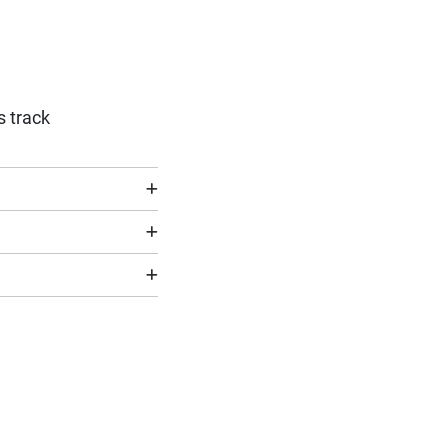
s track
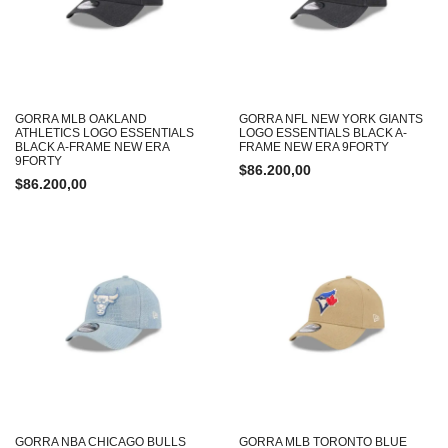
GORRA MLB OAKLAND
GORRA NFL NEW YORK GIANTS
ATHLETICS LOGO ESSENTIALS
LOGO ESSENTIALS BLACK A-
BLACK A-FRAME NEW ERA
FRAME NEW ERA 9FORTY
9FORTY
$
86.200,00
$
86.200,00
GORRA NBA CHICAGO BULLS
GORRA MLB TORONTO BLUE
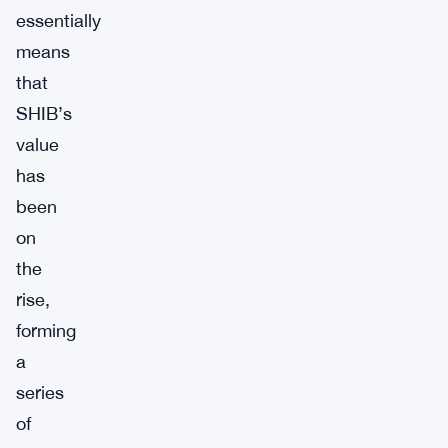
essentially
means
that
SHIB’s
value
has
been
on
the
rise,
forming
a
series
of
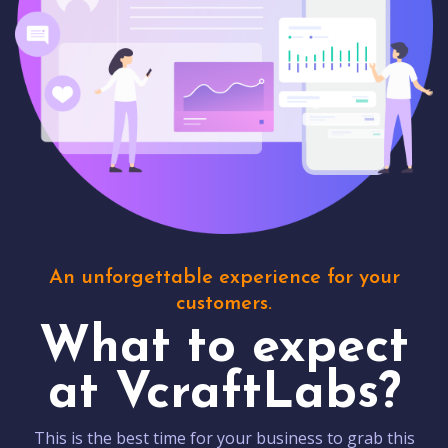
An unforgettable experience for your
customers.
What to expect
at VcraftLabs?
This is the best time for your business to grab this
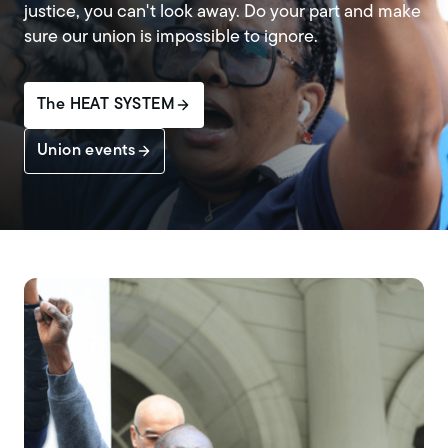
justice, you can't look away. Do your part and make
sure our union is impossible to ignore.
The HEAT SYSTEM
Union events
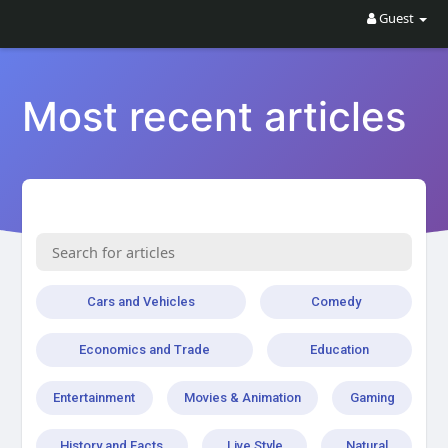
Guest
Most recent articles
Cars and Vehicles
Comedy
Economics and Trade
Education
Entertainment
Movies & Animation
Gaming
History and Facts
Live Style
Natural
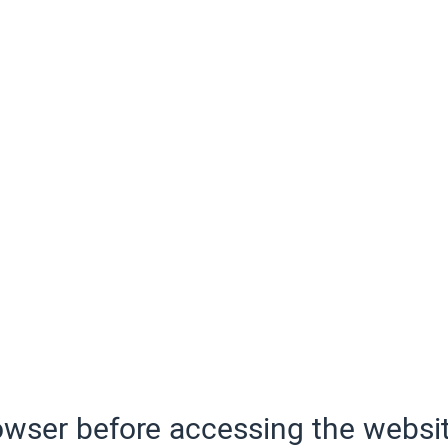
wser before accessing the websit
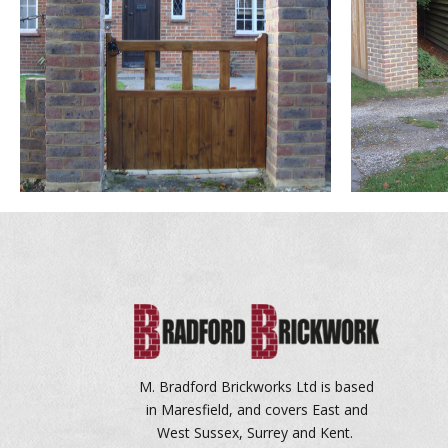
M. Bradford Brickworks Ltd is based
in Maresfield, and covers East and
West Sussex, Surrey and Kent.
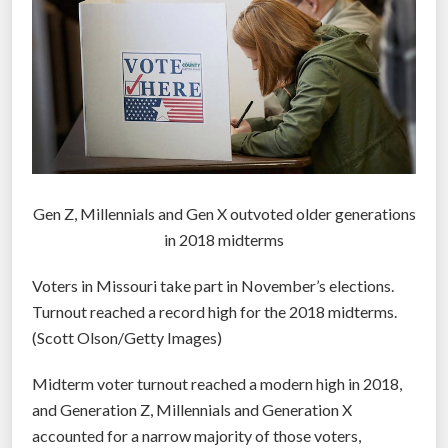
n
d
f
a
c
i
n
g
a
Gen Z, Millennials and Gen X outvoted older generations
n
in 2018 midterms
u
Voters in Missouri take part in November’s elections.
n
Turnout reached a record high for the 2018 midterms.
c
(Scott Olson/Getty Images)
e
r
Midterm voter turnout reached a modern high in 2018,
t
and Generation Z, Millennials and Generation X
a
accounted for a narrow majority of those voters,
i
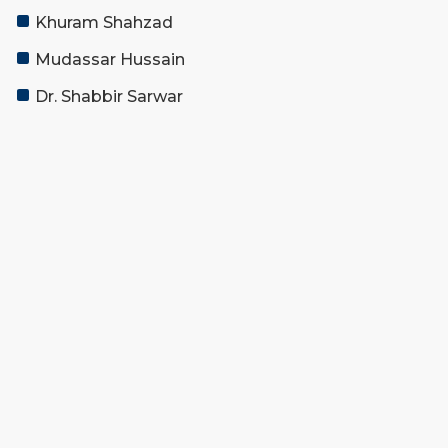
Khuram Shahzad
Mudassar Hussain
Dr. Shabbir Sarwar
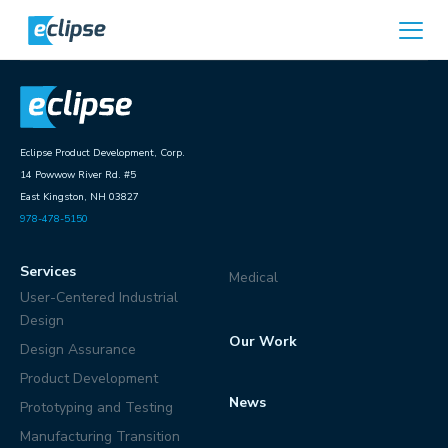
Skip to content
Home
Eclipse Product Development, Corp.
14 Powwow River Rd. #5
East Kingston, NH 03827
978-478-5150
Services
Medical
User-Centered Industrial
Design
Our Work
Design Assurance
Product Development
News
Prototyping and Testing
Manufacturing Transition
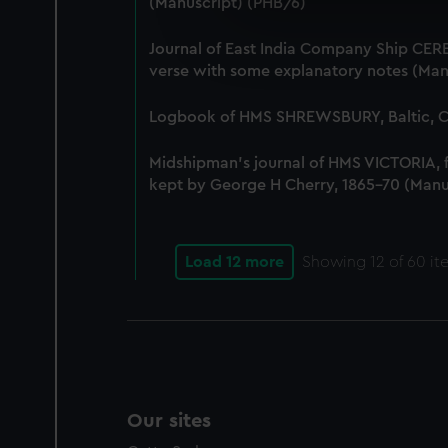
(Manuscript) (PHB/6)
We use necessary cookies to
We’d like to use additional 
Journal of East India Company Ship CERE
improve it. We may also use c
verse with some explanatory notes (Man
party sources. You can choos
Logbook of HMS SHREWSBURY, Baltic, Co
Midshipman's journal of HMS VICTORIA,
kept by George H Cherry, 1865-70 (Manu
Load 12 more
Showing
12
of 60 it
Our sites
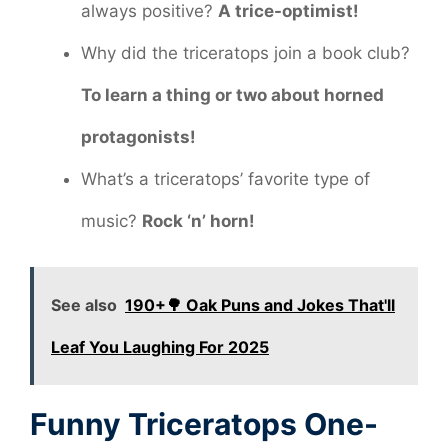
always positive?
A trice-optimist!
Why did the triceratops join a book club?
To learn a thing or two about horned
protagonists!
What’s a triceratops’ favorite type of
music?
Rock ‘n’ horn!
See also
190+🌳 Oak Puns and Jokes That'll
Leaf You Laughing For 2025
Funny Triceratops One-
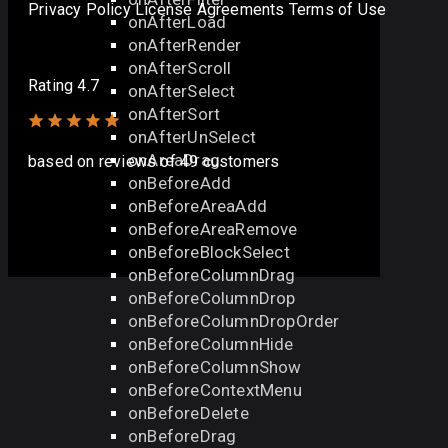
Privacy Policy
License Agreements
Terms of Use
onAfterLoad
onAfterRender
onAfterScroll
Rating 4.7
onAfterSelect
onAfterSort
onAfterUnSelect
onAreaDrag
based on
reviews
of 49 customers
onBeforeAdd
onBeforeAreaAdd
onBeforeAreaRemove
onBeforeBlockSelect
onBeforeColumnDrag
onBeforeColumnDrop
onBeforeColumnDropOrder
onBeforeColumnHide
onBeforeColumnShow
onBeforeContextMenu
onBeforeDelete
onBeforeDrag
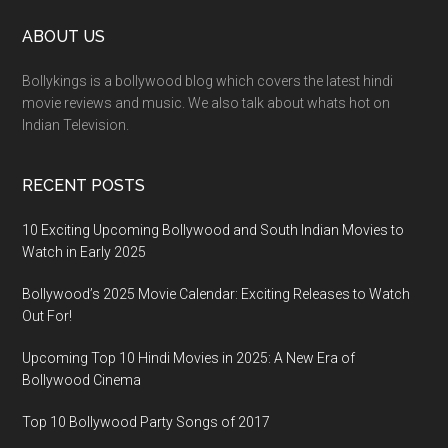
ABOUT US
Bollykings is a bollywood blog which covers the latest hindi
movie reviews and music. We also talk about whats hot on
Indian Television.
RECENT POSTS
10 Exciting Upcoming Bollywood and South Indian Movies to
Watch in Early 2025
Bollywood’s 2025 Movie Calendar: Exciting Releases to Watch
Out For!
Upcoming Top 10 Hindi Movies in 2025: A New Era of
Bollywood Cinema
Top 10 Bollywood Party Songs of 2017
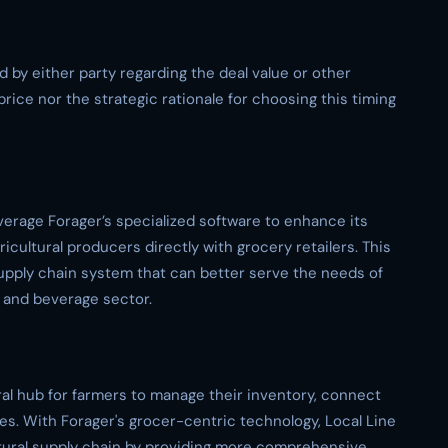
d by either party regarding the deal value or other
price nor the strategic rationale for choosing this timing
everage Forager’s specialized software to enhance its
ricultural producers directly with grocery retailers. This
supply chain system that can better serve the needs of
 and beverage sector.
tral hub for farmers to manage their inventory, connect
les. With Forager's grocer-centric technology, Local Line
ultural supply chain by providing more comprehensive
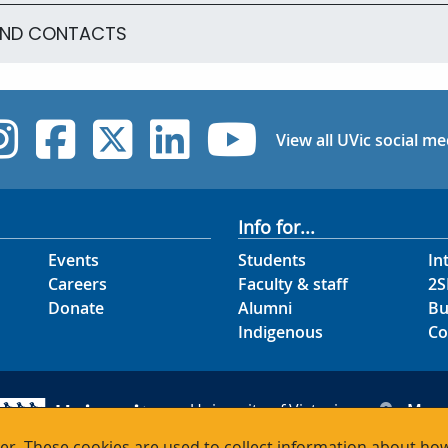
AND CONTACTS
UVic Instagram
UVic Facebook
UVic Twitter
UVic Linked
UVic Yo
View all UVic social me
Info for...
Events
Students
In
Careers
Faculty & staff
2S
Donate
Alumni
Bu
Indigenous
Co
University of Victoria
Map
3800 Finnerty Road
Hour
r. These cookies are used to collect information about how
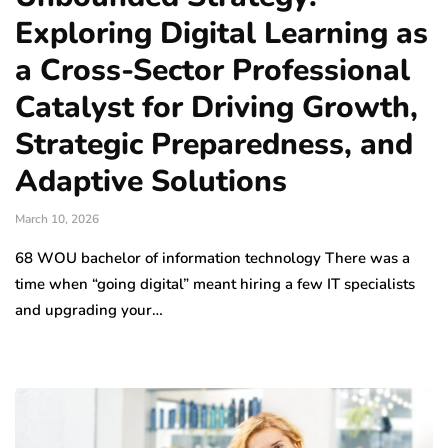
Exploring Digital Learning as
a Cross-Sector Professional
Catalyst for Driving Growth,
Strategic Preparedness, and
Adaptive Solutions
March 10, 2026
68 WOU bachelor of information technology There was a
time when “going digital” meant hiring a few IT specialists
and upgrading your…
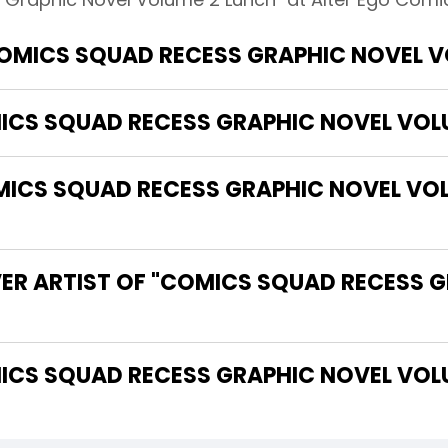
COMICS SQUAD RECESS GRAPHIC NOVEL V
MICS SQUAD RECESS GRAPHIC NOVEL VOL
CS SQUAD RECESS GRAPHIC NOVEL VOLU
VER ARTIST OF "COMICS SQUAD RECESS 
 THE WRITER OF "COMICS SQUAD RECESS GRAPHIC NOVE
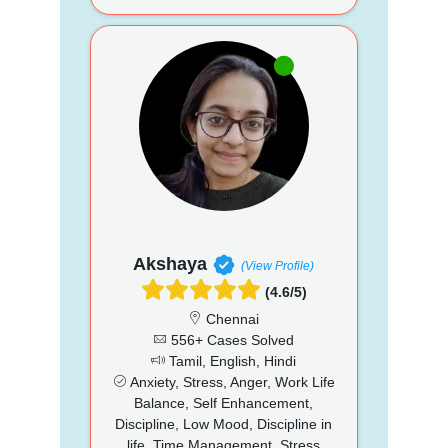
Akshaya
(View Profile)
(4.6/5)
Chennai
556+ Cases Solved
Tamil, English, Hindi
Anxiety, Stress, Anger, Work Life
Balance, Self Enhancement,
Discipline, Low Mood, Discipline in
life, Time Management, Stress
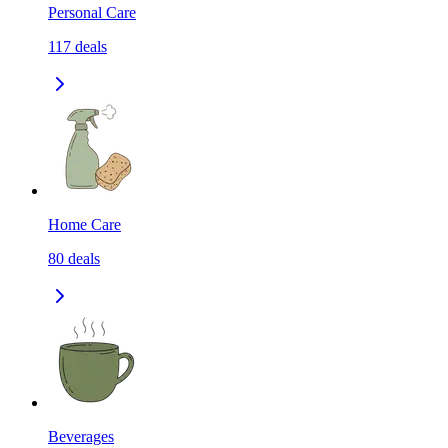
Personal Care
117
deals
Home Care
80
deals
Beverages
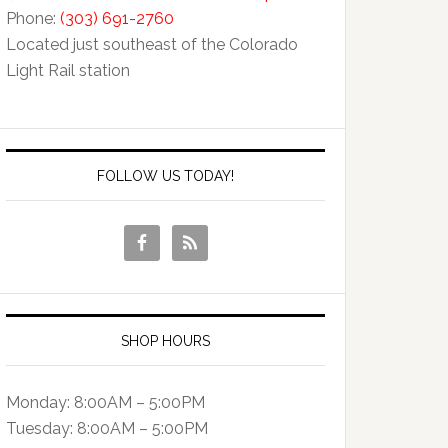
Phone:
(303) 691-2760
Located just southeast of the Colorado
Light Rail station
FOLLOW US TODAY!
SHOP HOURS
Monday: 8:00AM – 5:00PM
Tuesday: 8:00AM – 5:00PM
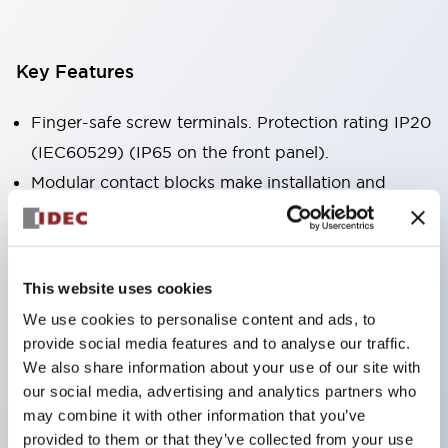
Key Features
Finger-safe screw terminals. Protection rating IP20
(IEC60529) (IP65 on the front panel).
Modular contact blocks make installation and
removal more convenient.
Black frame type, silver-white frame type.
Also equipped with key selector switch, integrated
This website uses cookies
indicator light, and a wide variety of models!
We use cookies to personalise content and ads, to
Equipped with emergency stop switches that
provide social media features and to analyse our traffic.
meet international standards. Available in
We also share information about your use of our site with
illuminated and non-illuminated types. Reset
our social media, advertising and analytics partners who
may combine it with other information that you’ve
methods include pull-out or rotary types.
provided to them or that they’ve collected from your use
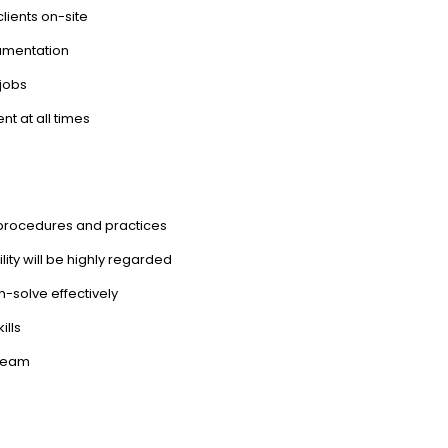
lients on-site
cumentation
 jobs
t at all times
procedures and practices
ility will be highly regarded
em-solve effectively
ills
 team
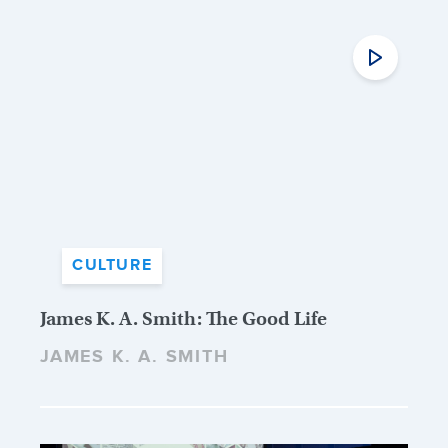
CULTURE
James K. A. Smith: The Good Life
JAMES K. A. SMITH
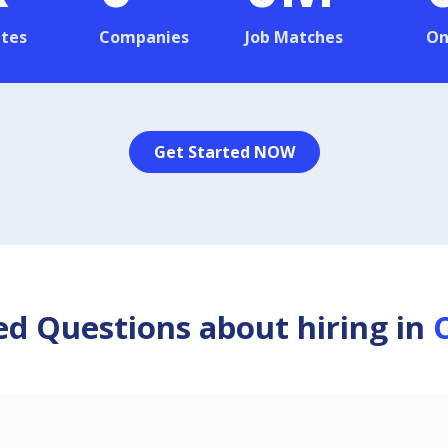
tes
Companies
Job Matches
On
Get Started NOW
d Questions about hiring in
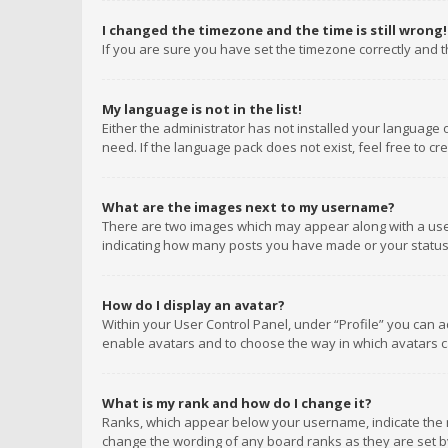
I changed the timezone and the time is still wrong!
If you are sure you have set the timezone correctly and the
My language is not in the list!
Either the administrator has not installed your language 
need. If the language pack does not exist, feel free to c
What are the images next to my username?
There are two images which may appear along with a user
indicating how many posts you have made or your status o
How do I display an avatar?
Within your User Control Panel, under “Profile” you can a
enable avatars and to choose the way in which avatars ca
What is my rank and how do I change it?
Ranks, which appear below your username, indicate the n
change the wording of any board ranks as they are set by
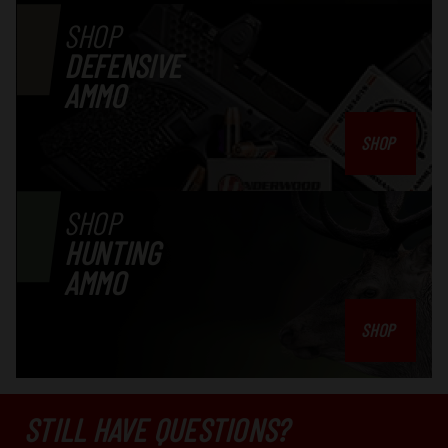
SHOP
DEFENSIVE
AMMO
SHOP
SHOP
HUNTING
AMMO
SHOP
STILL HAVE QUESTIONS?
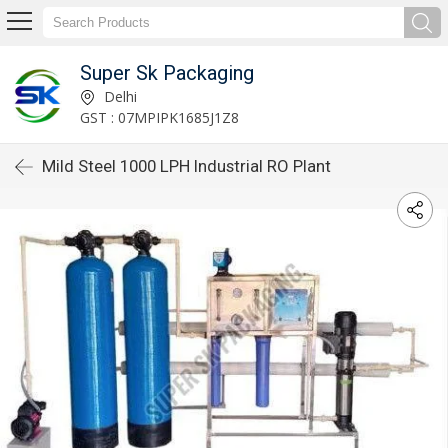
Super Sk Packaging
Delhi
GST : 07MPIPK1685J1Z8
Mild Steel 1000 LPH Industrial RO Plant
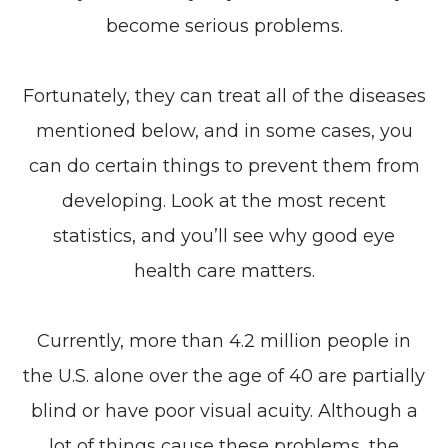
become serious problems.
Fortunately, they can treat all of the diseases
mentioned below, and in some cases, you
can do certain things to prevent them from
developing. Look at the most recent
statistics, and you’ll see why good eye
health care matters.
Currently, more than 4.2 million people in
the U.S. alone over the age of 40 are partially
blind or have poor visual acuity. Although a
lot of things cause these problems, the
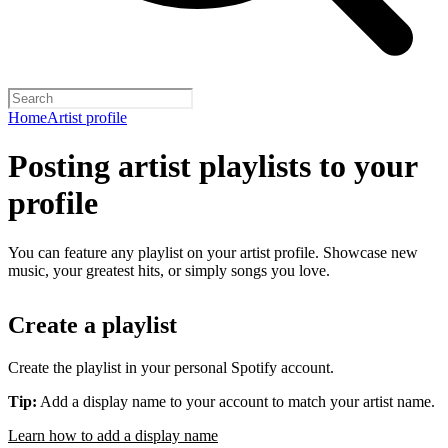
Home
Artist profile
Posting artist playlists to your
profile
You can feature any playlist on your artist profile. Showcase new
music, your greatest hits, or simply songs you love.
Create a playlist
Create the playlist in your personal Spotify account.
Tip:
Add a display name to your account to match your artist name.
Learn how to add a display name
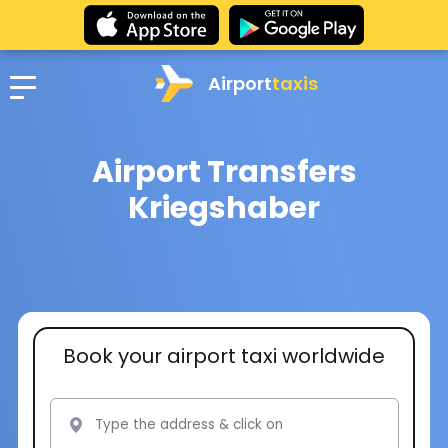
Airport
taxis
Airport Transfers
Kriegshaber
Book your airport taxi worldwide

= TRY IT =
Return the text of the records exactly, from the line with "COMICS SQUAD RECESS GRAPHIC NOVEL V" through the line with "Tuesday: 8:00AM – 5:00PM", both lines included. Leave out the picture markers.

= ANSWER TO THE PROBLEM =
COMICS SQUAD RECESS GRAPHIC NOVEL V
MICS SQUAD RECESS GRAPHIC NOVEL VOL
CS SQUAD RECESS GRAPHIC NOVEL VOLU
VER ARTIST OF "COMICS SQUAD RECESS 
 THE WRITER OF "COMICS SQUAD RECESS GRAPHIC NOVE
Akshaya
(View Profile)
(4.6/5)
Chennai
556+ Cases Solved
Tamil, English, Hindi
Anxiety, Stress, Anger, Work Life
Balance, Self Enhancement,
Discipline, Low Mood, Discipline in
life, Time Management, Stress
Personal Care
117
deals
Home Care
80
deals
Beverages
Phone:
(303) 691-2760
Located just southeast of the Colorado
Light Rail station
FOLLOW US TODAY!
SHOP HOURS
Monday: 8:00AM – 5:00PM
Tuesday: 8:00AM – 5:00PM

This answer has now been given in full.